%%

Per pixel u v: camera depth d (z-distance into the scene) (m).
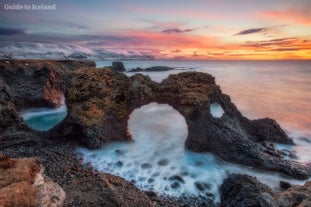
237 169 19.42
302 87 73.56
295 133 30.33
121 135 24.38
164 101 24.50
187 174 18.72
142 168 19.56
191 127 22.44
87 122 22.34
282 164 19.03
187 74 25.81
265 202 11.20
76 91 24.41
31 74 41.41
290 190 11.54
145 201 13.98
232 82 87.94
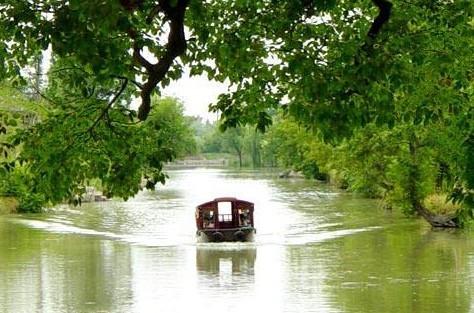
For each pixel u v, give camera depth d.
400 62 13.34
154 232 54.69
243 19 14.33
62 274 34.84
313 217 64.38
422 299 27.69
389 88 13.67
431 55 15.87
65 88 14.57
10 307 27.20
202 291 30.22
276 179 141.12
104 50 10.99
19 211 69.81
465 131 17.12
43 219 63.62
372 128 45.72
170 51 11.97
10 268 36.69
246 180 137.50
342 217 63.72
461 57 17.17
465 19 15.63
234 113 15.21
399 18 14.12
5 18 11.35
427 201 55.38
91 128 13.80
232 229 48.41
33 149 13.74
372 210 70.12
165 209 74.12
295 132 117.69
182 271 35.75
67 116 14.03
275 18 13.84
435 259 38.00
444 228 53.06
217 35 14.56
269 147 196.88
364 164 56.38
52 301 28.31
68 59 13.81
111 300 28.45
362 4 15.43
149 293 29.88
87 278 33.66
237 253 42.69
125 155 13.89
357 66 12.41
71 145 13.78
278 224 59.16
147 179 14.20
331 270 35.25
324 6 12.23
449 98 17.47
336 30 14.88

%%

**Problem to work on:**
Above are the records; return them exactly, minus the pictures.

**Completed task:**
Per pixel u v: camera depth d (z-distance into the scene) (m).
237 169 19.42
302 87 73.56
295 133 30.33
121 135 24.38
164 101 24.50
187 174 18.72
142 168 19.56
191 127 22.44
87 122 22.34
282 164 19.03
187 74 25.81
265 202 11.20
76 91 24.41
31 74 41.41
290 190 11.54
145 201 13.98
232 82 87.94
For each pixel u v, give camera depth d.
400 62 13.34
154 232 54.69
243 19 14.33
62 274 34.84
313 217 64.38
422 299 27.69
389 88 13.67
431 55 15.87
65 88 14.57
10 307 27.20
202 291 30.22
276 179 141.12
104 50 10.99
19 211 69.81
465 131 17.12
43 219 63.62
372 128 45.72
170 51 11.97
10 268 36.69
246 180 137.50
342 217 63.72
461 57 17.17
465 19 15.63
234 113 15.21
399 18 14.12
5 18 11.35
427 201 55.38
91 128 13.80
232 229 48.41
33 149 13.74
372 210 70.12
165 209 74.12
295 132 117.69
182 271 35.75
67 116 14.03
275 18 13.84
435 259 38.00
444 228 53.06
217 35 14.56
269 147 196.88
364 164 56.38
52 301 28.31
68 59 13.81
111 300 28.45
362 4 15.43
149 293 29.88
87 278 33.66
237 253 42.69
125 155 13.89
357 66 12.41
71 145 13.78
278 224 59.16
147 179 14.20
331 270 35.25
324 6 12.23
449 98 17.47
336 30 14.88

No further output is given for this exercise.